Saturday, November 24, 2012

Rainy Days


Today, I woke up home sick. Nothing in particular sparked it, but I felt so far away from home, I actually started crying. I didn't know how to get ahold of myself so I went for a walk and asked God to come with me. Different prayers came to the surface of my thoughts and all I did was embrace the storm passing through. 

I thought of my little sister who just got engaged to her high school sweetheart. I thought of my niece, my best girl, growing so fast and prays for me every day on her own as she says, “Bebba, safe, Mexico.” I thought of Sis who is two months from giving birth to my nephew and two weeks from moving into their new home and needs me now more than ever. I thought of my little brother who is doing amazing things with the church and taking risks going to Juarez to share with the people of Mexico. I thought of my parents who worry about me more than they need to. All I could do was cry. 

12 years later, she circled "yes"
All these thoughts and worries came storming though all at once and I was overwhelmed.
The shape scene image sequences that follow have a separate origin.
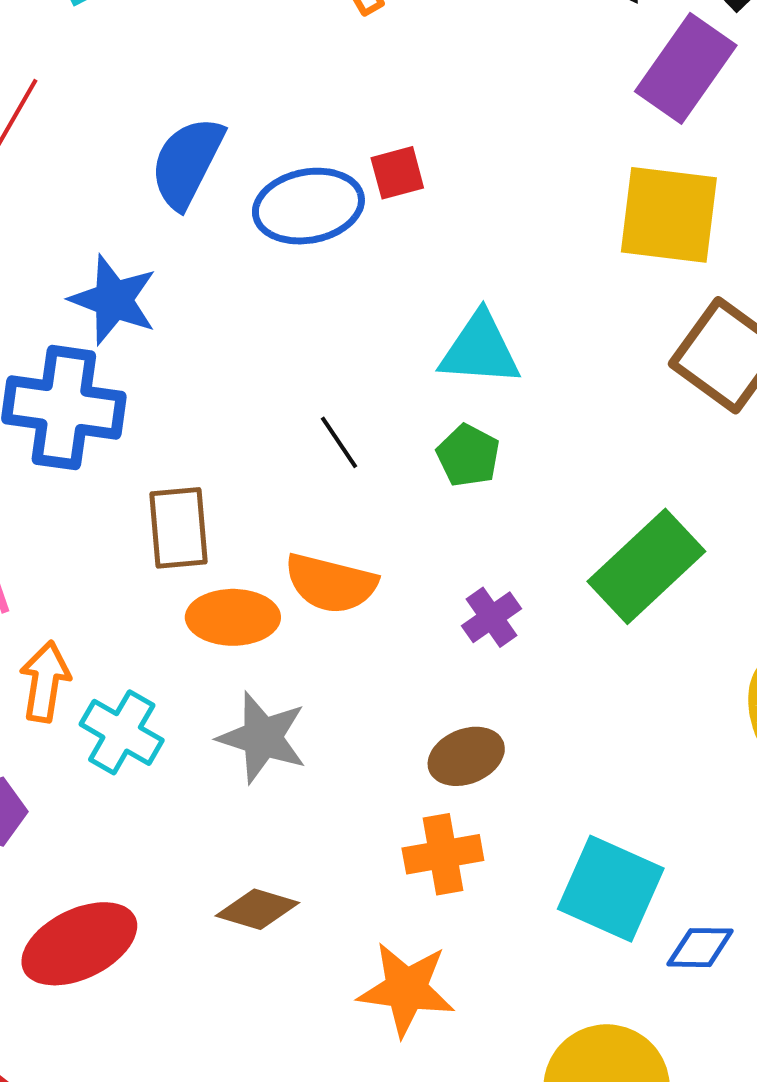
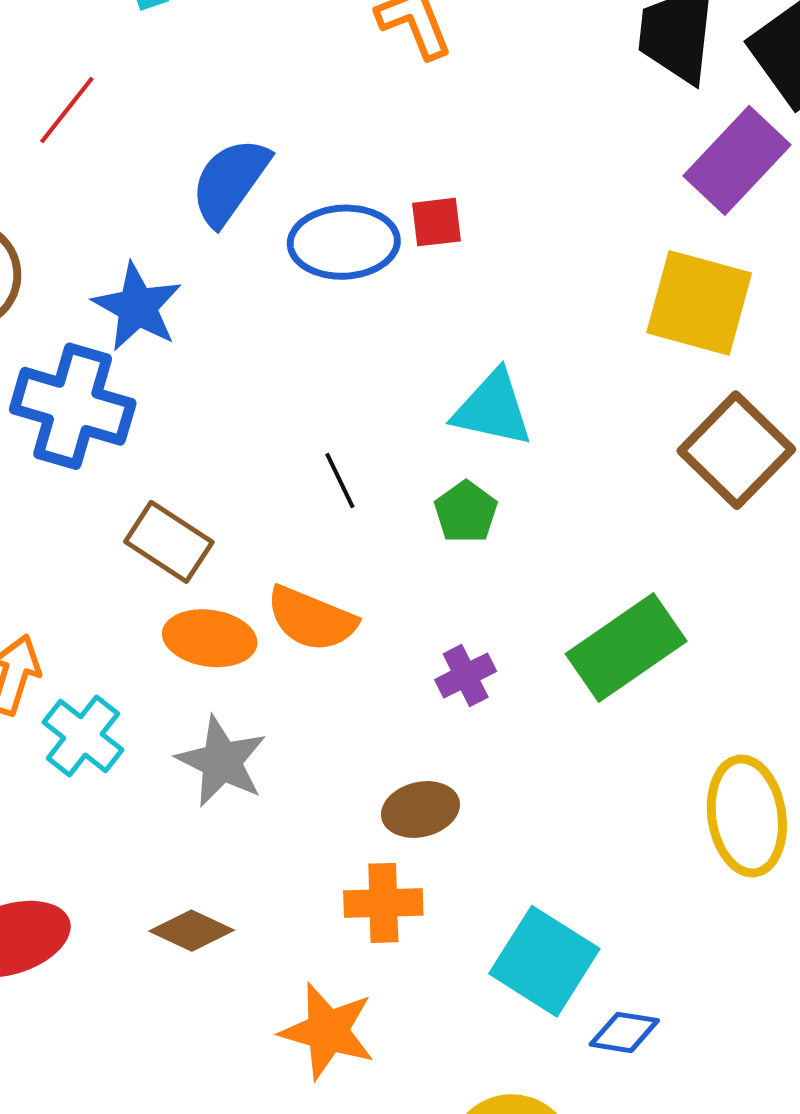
brown rectangle: (179, 528) -> (169, 542), turned -60

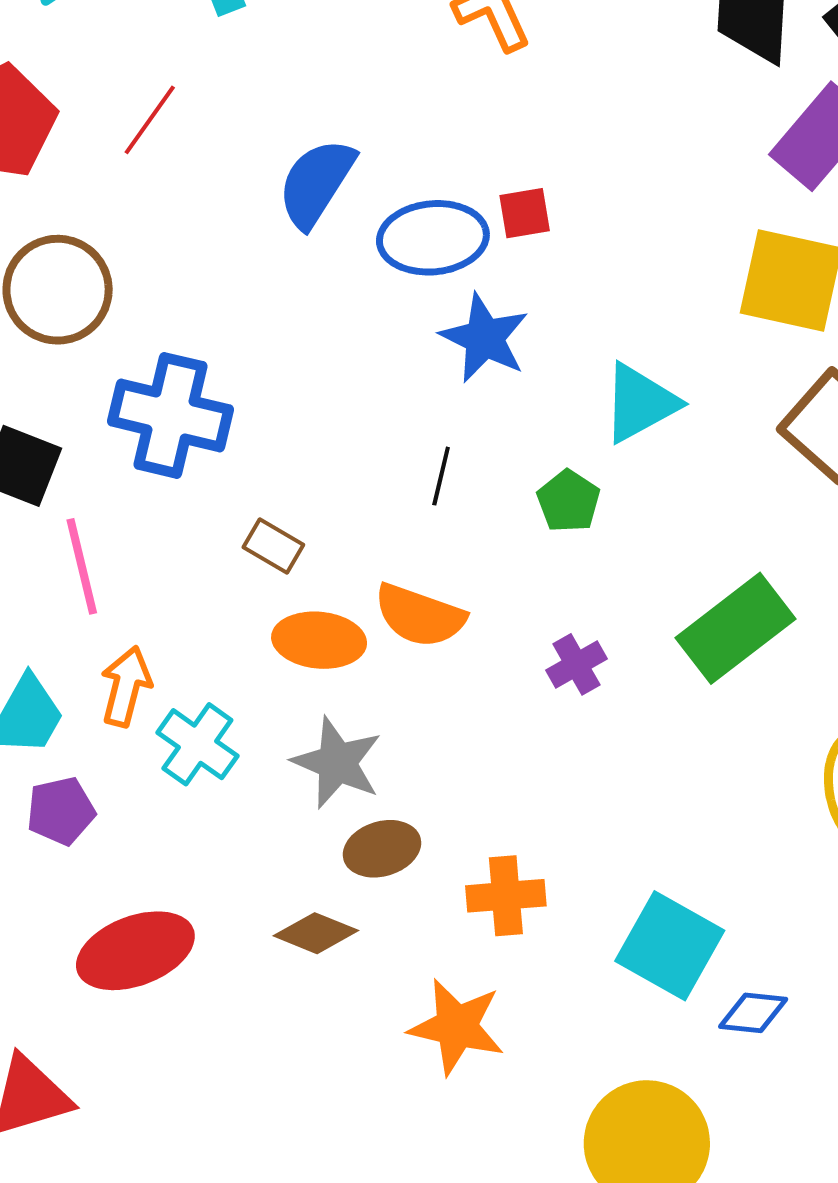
blue star: (137, 307) -> (484, 338), moved
cyan triangle: (493, 409) -> (640, 403), moved, turned -38
black line: (340, 481) -> (441, 476), turned 42
brown rectangle: (169, 542) -> (273, 546), size x0.7
brown ellipse: (420, 809) -> (382, 849), moved

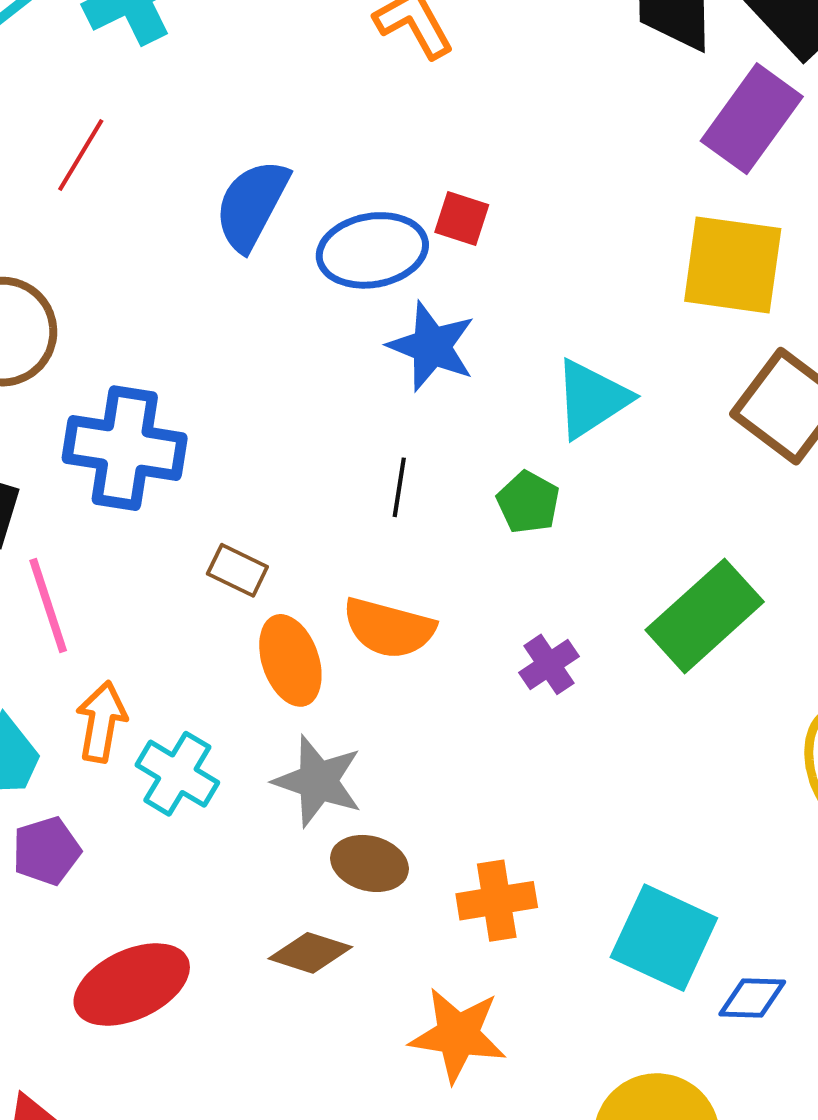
red square: (525, 213) -> (462, 219), turned 32
orange ellipse: (319, 640) -> (290, 660), turned 70
brown ellipse: (382, 849) -> (370, 863), turned 36

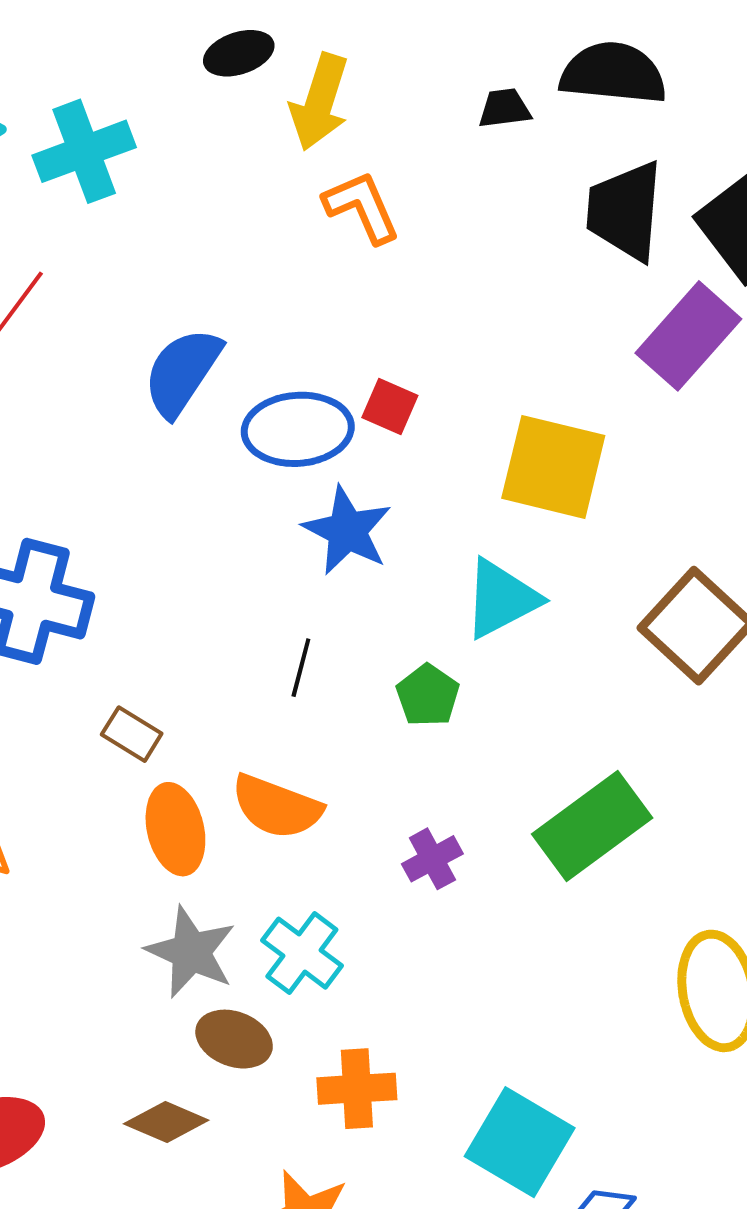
yellow square: (733, 265) -> (553, 467), moved
cyan cross: (177, 774) -> (302, 953), moved

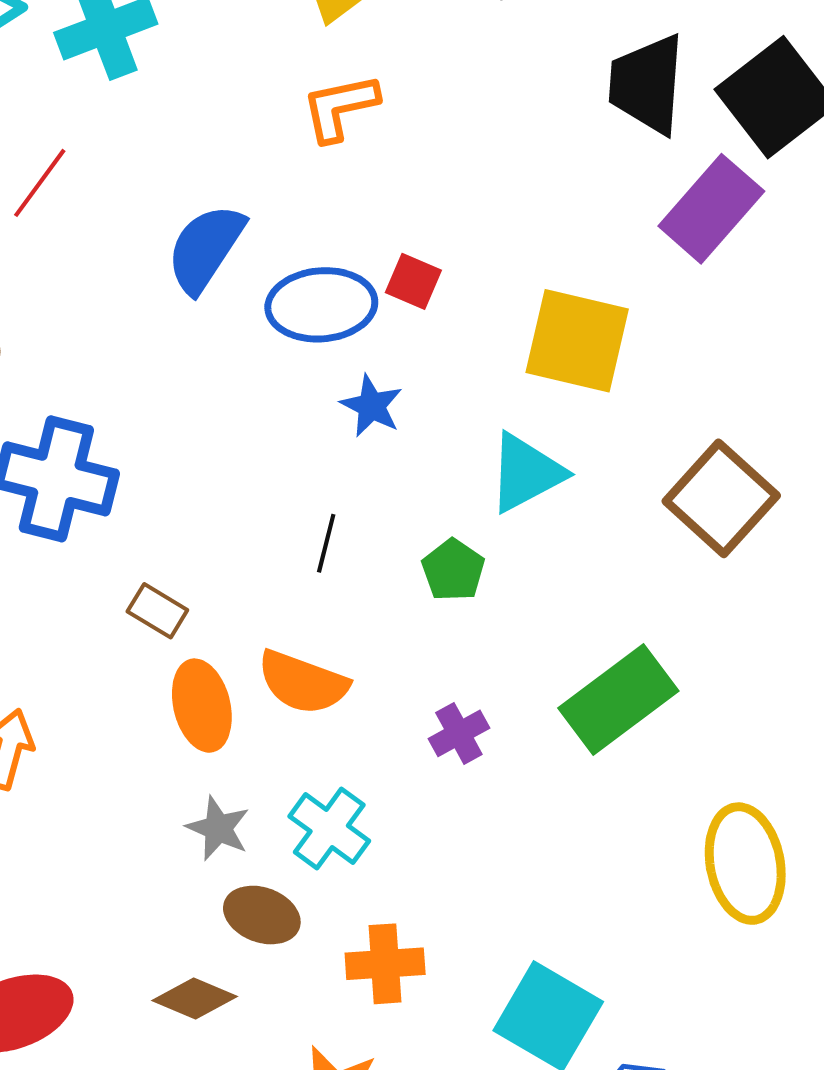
orange L-shape: (362, 207) -> (340, 107), moved, turned -78
blue star: (347, 531) -> (371, 406), size x0.7
gray star: (191, 952) -> (218, 828), size x0.7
Then I remembered a quote I read recently by Freya Stark: “To awaken quite alone in a strange town is one of the pleasantest sensations in the world.”  Of the 308 million-plus citizens in the United States, 30% have passports (CNN 2011). Everyone dreams of traveling the world, but very few actually do it. I'm one of the lucky few, living the dream. Not the American dream, but my own.

Before walking back to the house, I noticed an old woman in her apron carrying a bucket full of something heavy. With very little effort, she hiked up the hill with a smile on her face. She stopped and looked at me, as I sat on the sidewalk with my head in my hands and tears on my cheeks. She looked me right in the eye and said, “what a beautiful day it is today.” And she left, saying nothing more. 

I realized then how lucky I am to wake up in this foreign town, and the old woman who has probably never left this small town of Jacomulco, was here to remind me of the beauty of this world. Sometimes I get caught up in my own world and forget to look around to see what’s really going on. The world keeps on turning, with or without me and it's a beautiful thing. I'm traveling and that in itself is a blessing. Once home from Mexico, I will have no job, no money, no plan, and that's okay because someone else has it all mapped out for me. Bring on the rain. 

Matthew 6:3-4
"Therefore do not worry about tomorrow, for tomorrow will worry about itself. Each day has enough trouble of its own."